Geneious Biologics automatically generates a number of graphs to help you to interpret your sequences and find broader trends or discrepancies in your dataset. This article focuses on the graphs that represent your entire dataset. Biologics also produces a number of graphs that help you to represent and find trends within individual clusters/regions (eg. HCDR3 length); to find out more please see this article: Using graphs to interpret clusters and clonotypes.
How do I access the graphs?
Graphs will automatically populate under the Sequences Table in a result. The graphs described here are all viewable under the main All Sequences Table. If you would like to view any individual sequences, just select a row(s) and switch from the Graphs tab to the Sequence Viewer tab.

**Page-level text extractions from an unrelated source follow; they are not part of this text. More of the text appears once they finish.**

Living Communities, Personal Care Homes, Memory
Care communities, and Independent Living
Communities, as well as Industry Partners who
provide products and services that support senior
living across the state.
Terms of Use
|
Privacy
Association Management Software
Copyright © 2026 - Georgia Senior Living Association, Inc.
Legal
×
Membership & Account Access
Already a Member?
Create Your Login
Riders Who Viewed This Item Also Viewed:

To bring up the graphs in a larger window, you can also click on the Graphs tab at the top of a result:
Graphs covered in this article:
Annotation Rates
The Annotation Rates graphs can tell you a lot about what regions and chains were found in your data, as well as the rate at which certain regions were identified relative to others and to the dataset as a whole.

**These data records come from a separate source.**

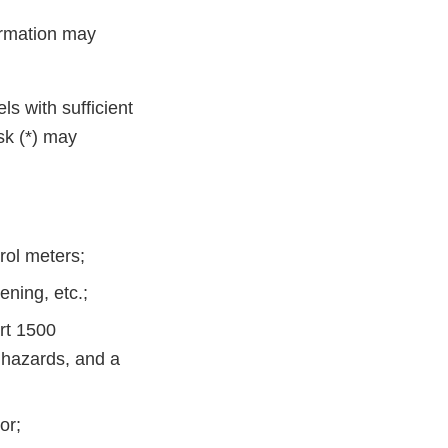
formation may
ls with sufficient
sk (*) may
rol meters;
ening, etc.;
rt 1500
 hazards, and a
or;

In the example above, scFv data from NGS Tutorial 2 has been annotated. We can see that in almost all the sequences a Light chain was found, however a Heavy chain was only found in around 75% of the sequences. This is reflected in the annotation rates of all the Heavy regions (Heavy FR1, CDR1 etc). This may indicate a sequencing issue or improper design/cloning of the scFv library.
There is an additional drop-down menu on the right that allows you to select more stringent checks, such as In Frame and Fully Annotated:
Number of Clusters
This graph displays the number of clusters found for each region. For more information on what a cluster is see this article: Understanding "clusters". The dropdown menu on the right allows you to instead display, for example, all the clusters found within the sequences that were Without Stop Codons & In Frame & Fully Annotated.
By comparing the above two graphs for the Heavy chain data found in NGS Tutorial 1, we can see that the majority of the clusters found came from high quality sequences (Without Stop Codons & In Frame & Fully Annotated).
Number of Clusters (Nucleotide)
This graph is similar to the Number of Clusters graph above, except the clusters are determined by the nucleotide sequence rather than the protein sequence.
Number of Genes
This graph can be used to perform a rough check of the diversity of genes found within your dataset. For example, in the below graph displaying the data from NGS Tutorial 4, we can see that there are a greater number of different V genes identified in the Light chain sequences compared to the heavy chain sequences:
The next graph type (Gene Usage) further illustrates the increased genetic diversity found within the Light chains of the above dataset.
Gene Usage
This graph allows you to interrogate the genetic landscape of your data and identify the gene families most prevalent in your data.
The above graphs display the germline genes found within the dataset from NGS Tutorial 4. From this we can identify which major gene families are represented and we can also mouse over any of these bars to find out the actual frequency of each gene subfamily within the wider gene family. In the above example, IGLV2-8 (selected in green) makes up 0.992% the Light V genes identified. The wider gene family IGLV2 makes up 6.78% of all the Light V genes identified.